The Most Scandalous President


It is in his private life that Warren Harding fully lives up—or down—to his deeply tarnished reputation. Harding’s death was followed by rumors that his wife had poisoned him because of his adulteries. He had long carried on a love affair with Nan Britton, who was thirty-one years his junior and, as she wrote in her shocking 1927 book, The President’s Daughter, the mother of his child. One of Harding’s aides, Walter Ferguson, remembered the time he escorted Nan Britton to the White House and stood guard in front of Harding’s office, deflecting Florence’s attempts to gain entry. “She stood and glared at me like she couldn’t believe it. Finally she spun around and returned to the White House. . . . As soon as I thought it was safe, I went to the car and took the girl to a hotel.” Many years later, recalling this event provided Alice Roosevelt Longworth with much wicked amusement: “I don’t think the Duchess [Florence Harding’s nickname] ever found him in the moment,” she said, “but that summer afternoon in his office, I understand—it was really rather a close call. Stumbling in closets among galoshes, she pounding on the door, the girlie with panties over her head. That sort of thing. My God, we’ve got a President who doesn’t know beds were invented, and he was elected on a slogan of ‘Back to Normalcy.’” Nan Britton represented his most famously scandalous attachment in a long history of womanizing (and the only one the First Lady didn’t know about). One of Harding’s letters to another mistress, Carrie Phillips, contains evidence that just three years into his marriage he fathered another child; another letter shows that he paid for a woman’s abortion. An agent of the Bureau of Investigation, Gaston Means, later claimed that Harding had actually been present at the death of a prostitute. As Means told the story, this happened at a private party when a table was being uproariously cleared of bottles and glasses to provide a stage for dancing girls. A few of the celebrants, impatient for the performance to start, began throwing glasses and then bottles. One of them hit a girl, and she fell unconscious, to die later in the hospital. Rumors swirled about the event for years; some witnesses even claimed the President himself had thrown the missile that killed the girl.

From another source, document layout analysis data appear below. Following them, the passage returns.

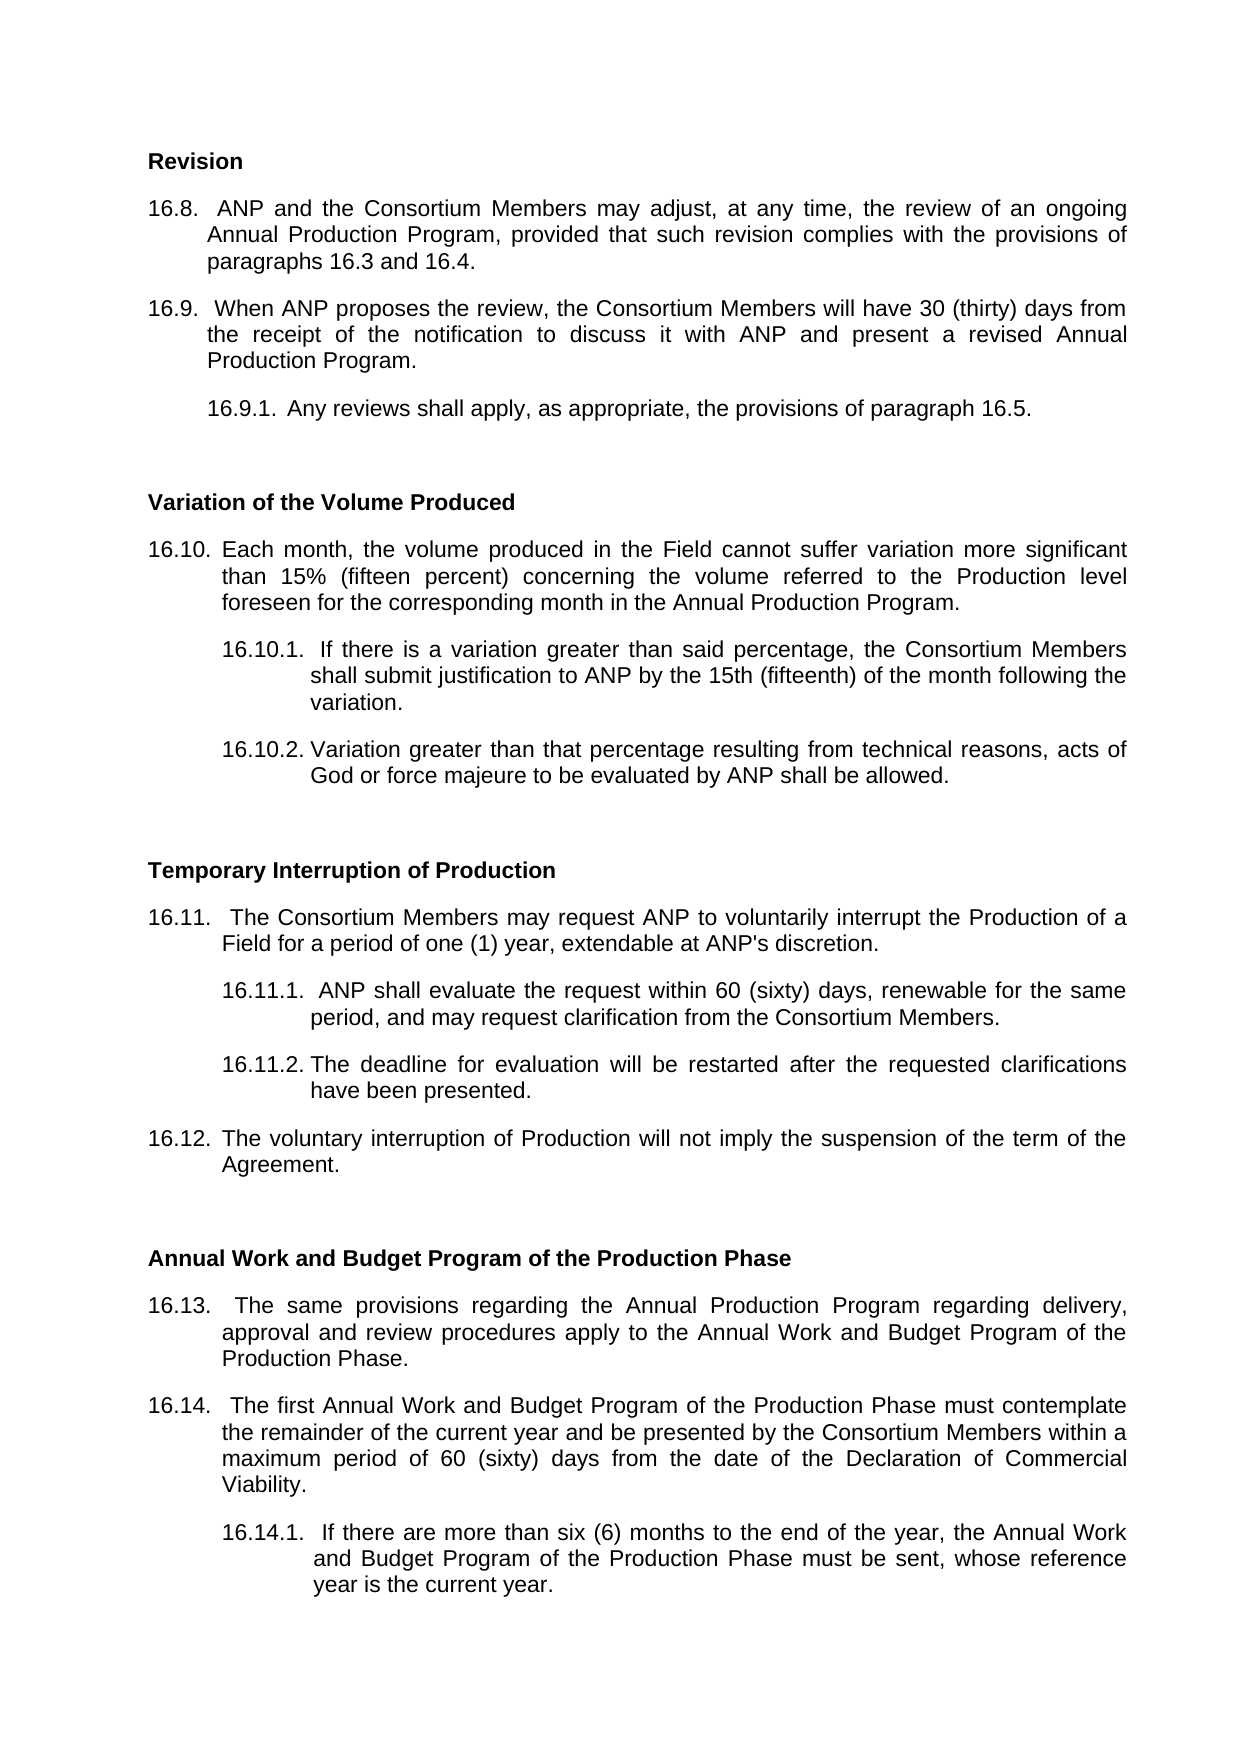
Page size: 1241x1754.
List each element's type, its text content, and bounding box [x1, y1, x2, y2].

text Variation greater than that percentage resulting from technical reasons, acts of God or force majeure to be evaluated by ANP shall be allowed. [222, 736, 1128, 789]
text Variation of the Volume Produced [148, 489, 1128, 515]
text Revision [148, 148, 1128, 174]
text Any reviews shall apply, as appropriate, the provisions of paragraph 16.5. [207, 395, 1128, 421]
text When ANP proposes the review, the Consortium Members will have 30 (thirty) days from the receipt of the notification to discuss it with ANP and present a revised Annual Production Program. [148, 295, 1128, 374]
text The deadline for evaluation will be restarted after the requested clarifications have been presented. [222, 1051, 1128, 1104]
text Temporary Interruption of Production [148, 857, 1128, 883]
text If there is a variation greater than said percentage, the Consortium Members shall submit justification to ANP by the 15th (fifteenth) of the month following the variation. [222, 636, 1128, 715]
text The Consortium Members may request ANP to voluntarily interrupt the Production of a Field for a period of one (1) year, extendable at ANP's discretion. [148, 904, 1128, 957]
text Each month, the volume produced in the Field cannot suffer variation more significant than 15% (fifteen percent) concerning the volume referred to the Production level foreseen for the corresponding month in the Annual Production Program. [148, 536, 1128, 615]
list The first Annual Work and Budget Program of the Production Phase must contemplate the remainder of the current year and be presented by the Consortium Members within a maximum period of 60 (sixty) days from the date of the Declaration of Commercial Viability. [148, 1392, 1128, 1498]
text Annual Work and Budget Program of the Production Phase [148, 1245, 1128, 1272]
list If there are more than six (6) months to the end of the year, the Annual Work and Budget Program of the Production Phase must be sent, whose reference year is the current year. [222, 1519, 1128, 1598]
text ANP shall evaluate the request within 60 (sixty) days, renewable for the same period, and may request clarification from the Consortium Members. [222, 977, 1128, 1030]
text The same provisions regarding the Annual Production Program regarding delivery, approval and review procedures apply to the Annual Work and Budget Program of the Production Phase. [148, 1292, 1128, 1372]
text The voluntary interruption of Production will not imply the suspension of the term of the Agreement. [148, 1124, 1128, 1177]
text ANP and the Consortium Members may adjust, at any time, the review of an ongoing Annual Production Program, provided that such revision complies with the provisions of paragraphs 16.3 and 16.4. [148, 195, 1128, 274]
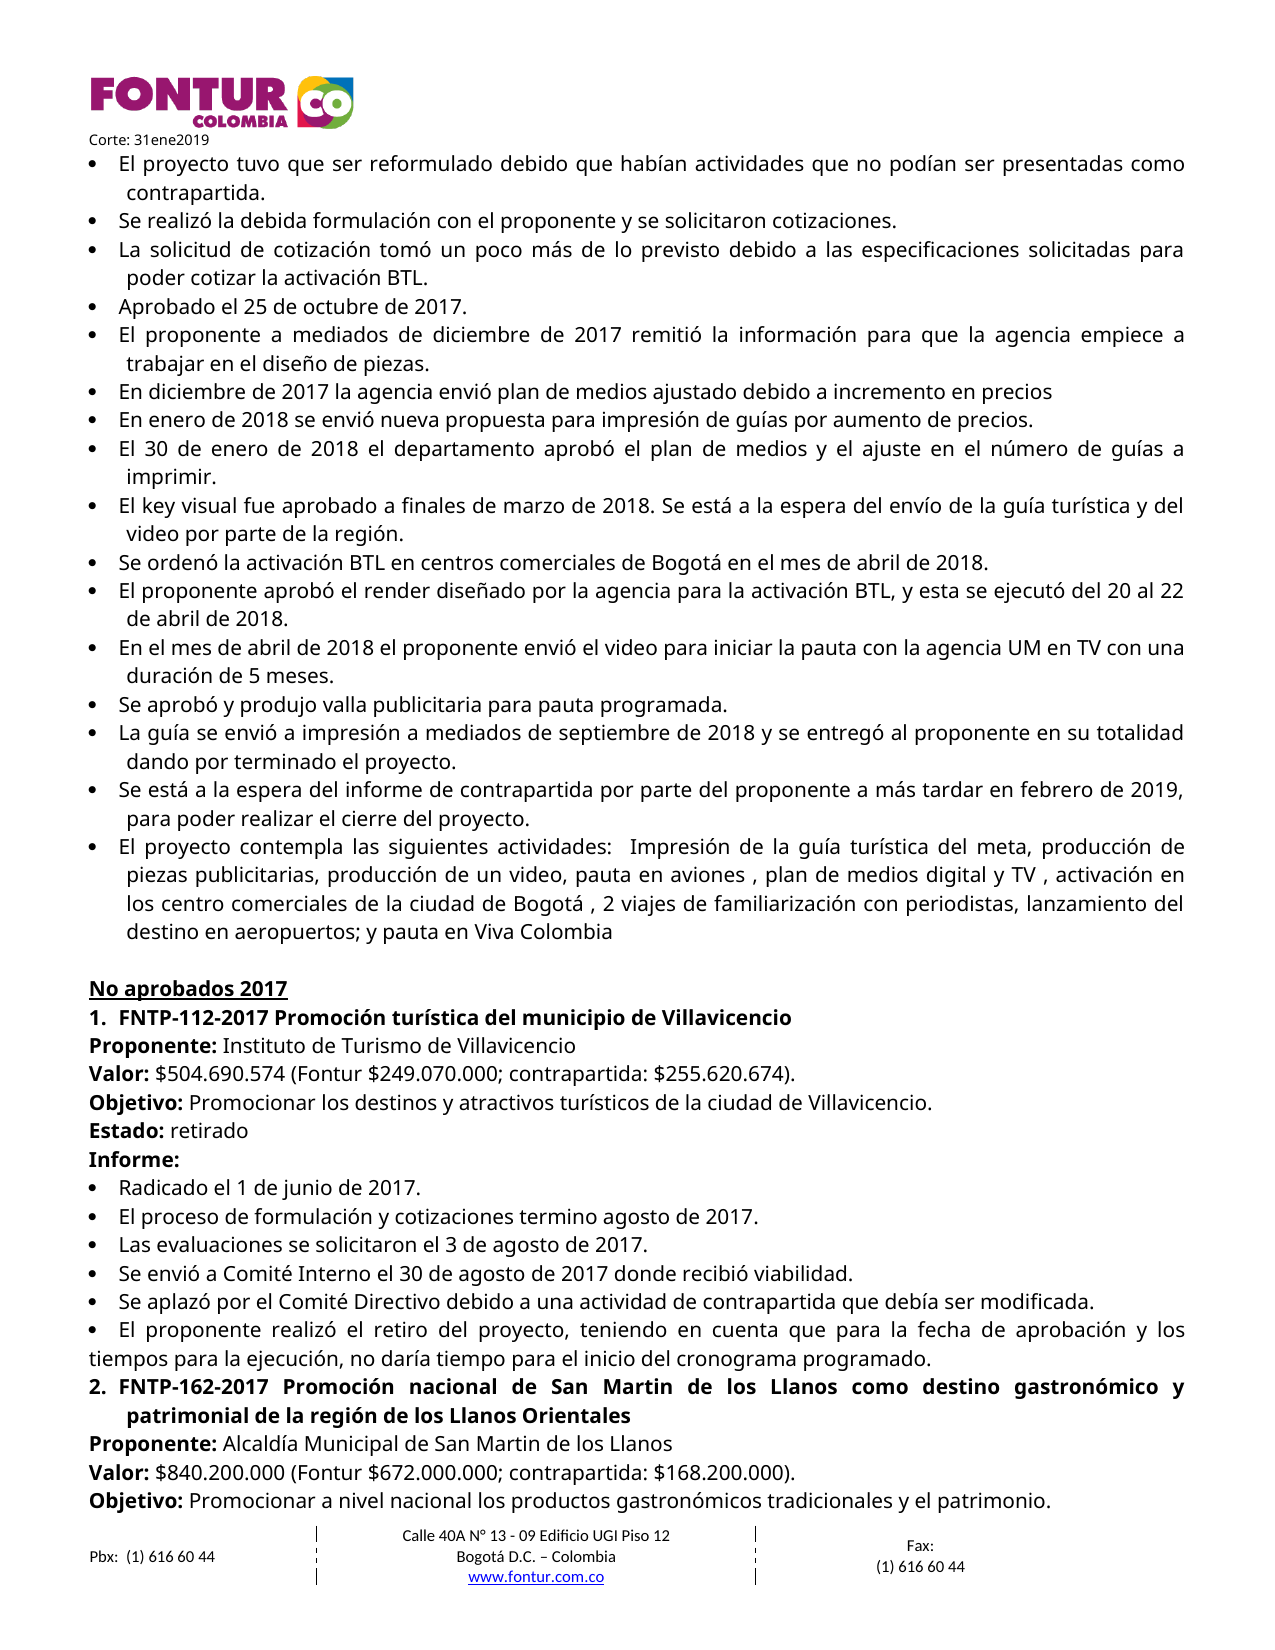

Carrie Phillips, the love of Harding’s life for fifteen years and Florence’s former best friend, blackmailed him. During the 1920 campaign Republican supporters collected twenty thousand dollars to pay her off and send her out of the country until after the election. When news of this came out, in a privately printed book, the administration sent Bureau of Investigation agents to seize the plates and printing press and destroy copies—the only known case of government suppression of a book in peacetime. Daugherty’s friend Jess Smith kept a secret bank account that apparently served as a blackmail fund to buy the silence of still other Harding mistresses. Daugherty was forced to drop a Justice Department case against the former Attorney General Mitchell Palmer because the man knew of one such payoff and might speak out.

Is all of this enough to make us judge Harding as dismal a failure as history has? Is his record of accomplishment in twenty-nine months really worse than that of his successor, Calvin Coolidge? Coolidge, after all, dropped Harding’s plan for a biracial commission, even as the Klan was gaining strength. When we look at his official record, Harding seems at least as competent as Millard Fillmore, Andrew Johnson, Ulysses S. Grant, Franklin Pierce, James Buchanan, John Tyler, Martin Van Buren, and William and Benjamin Harrison, all of whom historians rank above him.

On his fatal Western tour, during which he was hailed by the public and the national press with nearly universal praise, Harding seemed close to achieving one ambition. “I cannot hope to be one of the great Presidents,” he said, “but perhaps I may be remembered as one of the best loved.”

In the end his popularity proved ephemeral. Still, Warren Harding doesn’t deserve to be rated America’s worst President—even if he was our most scandalous.